* [SOURCE]:
Advanced JavaScript - Part 1

There is a saying: There are only two types of things in this world: things that many people criticize and things that no one bothers to use. JavaScript is a prime example; it has some interesting features but also causes us headaches. The theory is easy to understand, but when it comes to practice, it’s a whole different story. So, I will go through each specific example with you and analyze it to understand JavaScript better.

This series might be quite long—I don’t know how many parts there will be. However, for those of you who haven't read my previous posts about JS, I will re-explain everything in this series. The theories in this series might also be repeated multiple times (depending on my mood) to help you grasp them better. Alright, let's dive in... LET'S GO 🚀

If you have any questions, don't hesitate to comment below. Or just leave a comment to greet me—that alone will give me more motivation to complete this series. Thank you very much. 🤗

With this code snippet:

function sayHi() {

  console.log(name);

  console.log(age);

  var name = "Lydia";

  let age = 21;

}

sayHi();

Let’s find out why that’s the case ❔

1.1. Variables in JavaScript and Hoisting

When you see the above code, you might wonder: "Why does it display undefined and ReferenceError even though we declared the variables name and age after the console.log statements?" To answer this, we need to understand an important concept in JavaScript: hoisting.

1.2. What is Hoisting?

In JavaScript, when we declare a variable using var, the compiler will automatically "move" the variable declaration to the top of the function or the global scope. This process is called hoisting.

For example, when we have:

function saySomething() {

  console.log(message);

  var message = "Hello, I am Tuan!";

}

In reality, the compiler "sees" the code as follows:

function saySomething() {

  var message;

  console.log(message);

  message = "Hello, I am Tuan!";

}

1.3. The variable name and the undefined value Going back to the initial code, although we declared the variable name after the console.log(name) statement, due to hoisting, the name variable has been "moved to the top" and only initialized, not assigned a value yet. Therefore, when we access the name variable at that point, its value is undefined.

1.4. The variable age, let, and the "temporal dead zone" For the variable age, we used the let keyword to declare it. Although let and const also go through the hoisting process like var, they are not initialized immediately. Instead, there is a period during which they cannot be accessed—this is called the "temporal dead zone". If we try to access a let or const variable within this "dead zone", JavaScript will throw a ReferenceError.

In the example above, when we try to log the value of age before it is initialized, we hit the "temporal dead zone" and thus receive a ReferenceError.

1.5. The purpose of TDZ (Temporal Dead Zone) So why do we need the TDZ?

The main reason for using the TDZ is to help developers avoid subtle bugs and create a clearer context when using variables.

For example, consider the following code:

function updateUserProfile(id) {

    if (id) {

        let profile = getProfileById(id);

    }

    console.log(profile); // Throws ReferenceError: profile is not defined

}

updateUserProfile(1);

As explained earlier, the compiler will "see" the code as follows:

function updateUserProfile(id) {

    let profile;

    if (id) {

        profile = getProfileById(id);

    }

    console.log(profile); // Throws ReferenceError: profile is not defined

}

updateUserProfile(1);

Here, the TDZ helps us recognize that we are trying to use a variable before it is initialized. This helps avoid potential bugs, such as accessing a property of an uninitialized object.

* [LISTED ENTRIES]:
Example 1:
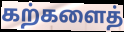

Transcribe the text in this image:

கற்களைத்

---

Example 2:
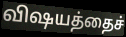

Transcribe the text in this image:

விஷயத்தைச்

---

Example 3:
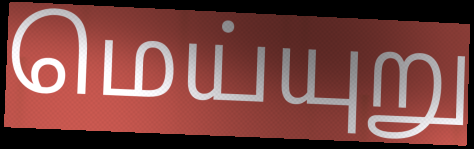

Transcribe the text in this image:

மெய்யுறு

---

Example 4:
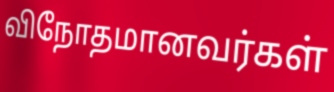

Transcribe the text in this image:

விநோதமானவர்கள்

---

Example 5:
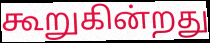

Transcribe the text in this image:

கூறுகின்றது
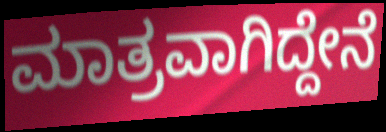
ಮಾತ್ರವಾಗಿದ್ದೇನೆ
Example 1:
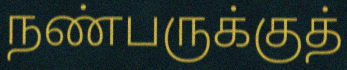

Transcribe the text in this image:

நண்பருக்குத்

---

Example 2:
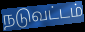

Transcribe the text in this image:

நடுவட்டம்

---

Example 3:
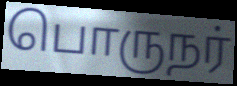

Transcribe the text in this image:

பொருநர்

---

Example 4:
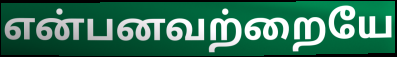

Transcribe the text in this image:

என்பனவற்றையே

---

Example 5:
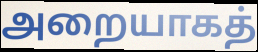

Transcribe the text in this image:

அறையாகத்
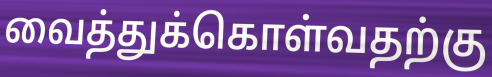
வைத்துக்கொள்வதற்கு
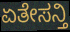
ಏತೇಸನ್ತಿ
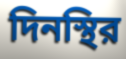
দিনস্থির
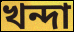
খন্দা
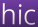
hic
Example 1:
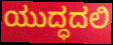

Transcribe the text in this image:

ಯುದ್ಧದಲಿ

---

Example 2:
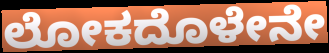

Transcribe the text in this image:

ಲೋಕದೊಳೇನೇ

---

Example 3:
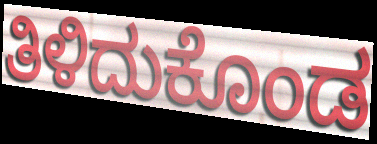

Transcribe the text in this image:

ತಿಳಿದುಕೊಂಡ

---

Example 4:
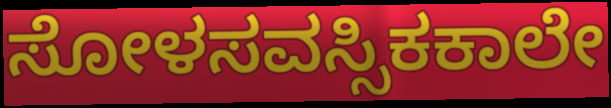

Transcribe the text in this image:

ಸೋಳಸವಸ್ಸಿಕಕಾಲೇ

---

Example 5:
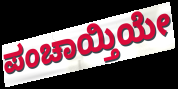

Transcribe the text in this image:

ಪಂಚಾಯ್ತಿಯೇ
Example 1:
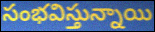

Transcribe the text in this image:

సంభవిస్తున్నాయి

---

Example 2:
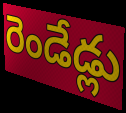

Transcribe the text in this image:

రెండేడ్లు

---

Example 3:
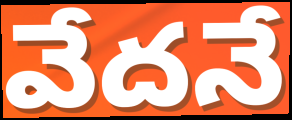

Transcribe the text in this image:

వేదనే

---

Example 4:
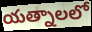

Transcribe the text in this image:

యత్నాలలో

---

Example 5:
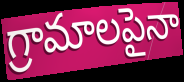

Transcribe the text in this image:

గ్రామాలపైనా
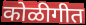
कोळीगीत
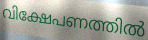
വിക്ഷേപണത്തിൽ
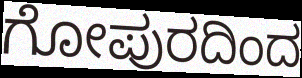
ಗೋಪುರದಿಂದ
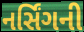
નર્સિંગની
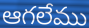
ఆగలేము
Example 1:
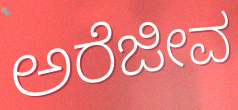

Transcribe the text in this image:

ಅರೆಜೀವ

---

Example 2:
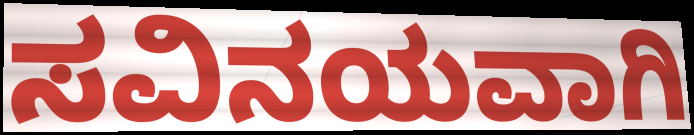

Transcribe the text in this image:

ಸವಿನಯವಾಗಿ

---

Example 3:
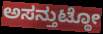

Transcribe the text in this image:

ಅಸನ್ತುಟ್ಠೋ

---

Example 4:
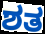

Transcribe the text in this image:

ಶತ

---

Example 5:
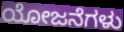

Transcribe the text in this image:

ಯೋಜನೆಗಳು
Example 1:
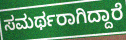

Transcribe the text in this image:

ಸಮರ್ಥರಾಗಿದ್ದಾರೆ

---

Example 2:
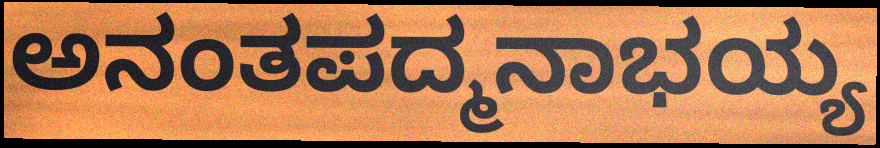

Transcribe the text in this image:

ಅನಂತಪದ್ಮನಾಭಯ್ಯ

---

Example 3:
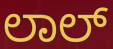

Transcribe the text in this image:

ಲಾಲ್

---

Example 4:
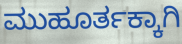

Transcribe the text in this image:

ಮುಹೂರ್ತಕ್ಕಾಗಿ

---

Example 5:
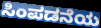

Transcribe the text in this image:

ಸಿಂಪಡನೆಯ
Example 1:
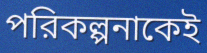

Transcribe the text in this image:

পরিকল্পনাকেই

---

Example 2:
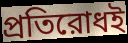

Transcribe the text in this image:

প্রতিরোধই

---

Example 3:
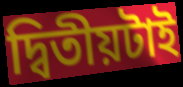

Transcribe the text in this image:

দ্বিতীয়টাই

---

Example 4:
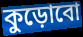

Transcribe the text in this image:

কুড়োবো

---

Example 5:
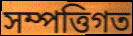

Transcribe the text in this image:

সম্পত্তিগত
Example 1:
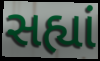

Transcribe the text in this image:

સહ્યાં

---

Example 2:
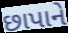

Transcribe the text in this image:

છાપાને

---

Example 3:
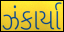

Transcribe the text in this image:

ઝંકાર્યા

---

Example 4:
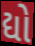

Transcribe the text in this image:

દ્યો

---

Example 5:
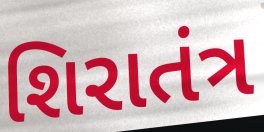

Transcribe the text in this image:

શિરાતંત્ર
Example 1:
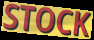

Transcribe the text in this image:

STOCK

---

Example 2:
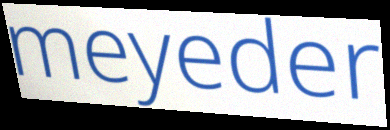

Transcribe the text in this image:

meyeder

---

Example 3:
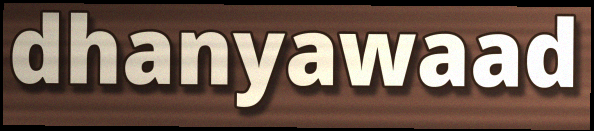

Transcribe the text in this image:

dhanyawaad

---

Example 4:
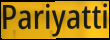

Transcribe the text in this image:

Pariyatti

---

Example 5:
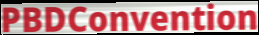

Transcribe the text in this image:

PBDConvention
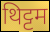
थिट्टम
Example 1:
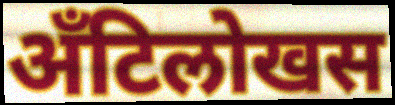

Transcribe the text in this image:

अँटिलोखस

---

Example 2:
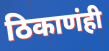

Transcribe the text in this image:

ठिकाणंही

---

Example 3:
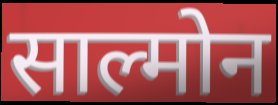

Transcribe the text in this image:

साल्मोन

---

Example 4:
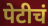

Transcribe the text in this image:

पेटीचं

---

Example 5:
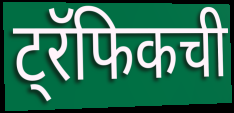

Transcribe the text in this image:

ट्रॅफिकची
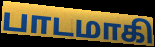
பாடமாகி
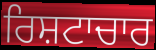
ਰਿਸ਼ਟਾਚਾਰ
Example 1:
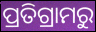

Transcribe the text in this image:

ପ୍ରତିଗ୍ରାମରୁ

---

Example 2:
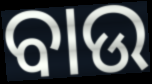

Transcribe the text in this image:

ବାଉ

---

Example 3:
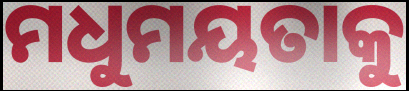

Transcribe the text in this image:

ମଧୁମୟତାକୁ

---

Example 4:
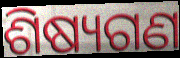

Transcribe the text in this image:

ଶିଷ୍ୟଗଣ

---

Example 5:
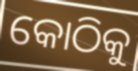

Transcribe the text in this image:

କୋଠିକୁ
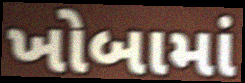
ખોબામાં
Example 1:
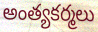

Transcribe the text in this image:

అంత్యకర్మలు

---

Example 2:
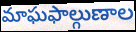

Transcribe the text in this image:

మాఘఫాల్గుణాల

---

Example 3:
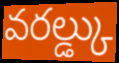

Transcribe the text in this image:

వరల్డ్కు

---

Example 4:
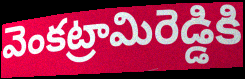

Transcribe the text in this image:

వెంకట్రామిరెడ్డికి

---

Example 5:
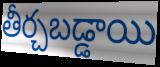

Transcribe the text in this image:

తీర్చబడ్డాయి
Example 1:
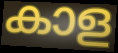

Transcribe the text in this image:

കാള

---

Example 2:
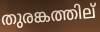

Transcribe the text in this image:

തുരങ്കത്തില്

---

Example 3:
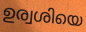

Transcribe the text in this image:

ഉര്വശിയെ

* [CHALLENGES]:
(a) In the JavaScript hoisting article, rewrite the paragraph that begins "For the variable age, we used the let keyword" as a short bulleted list that keeps its main facts.
(b) Extend the JavaScript hoisting article, starting after its last sentence.

* [ANSWERS PER TASK]:
(a)
- The variable age is declared with the let keyword.
- Variables declared with let and const are hoisted like var, but they are not initialized immediately.
- There is a period when they cannot be accessed, called the "temporal dead zone."
- Accessing a let or const variable inside this zone makes JavaScript throw a ReferenceError.

(b)
The Temporal Dead Zone might sound complicated, but it is actually a useful feature that helps developers write clearer code and avoid bugs. Although not being able to access a variable within the TDZ can cause some difficulties in programming, it helps us avoid subtle bugs and enhances code clarity.

Some might say: "Nonsense, there’s no way I would use a variable before declaring it; even a first-year student knows that."

🤣 Believe me, if you are a true JavaScript developer, you will encounter this ReferenceError many times...

1.6. Illustrative Example To explain this more clearly, imagine you are at a BBQ party. When you arrive, you know the list of people who will attend (declared variables). Although you know their names, until they actually arrive (variables are assigned values), you don't know where they are (var variables will be undefined). And some other people, you only know they will come after a certain period of time (let variables in the "temporal dead zone").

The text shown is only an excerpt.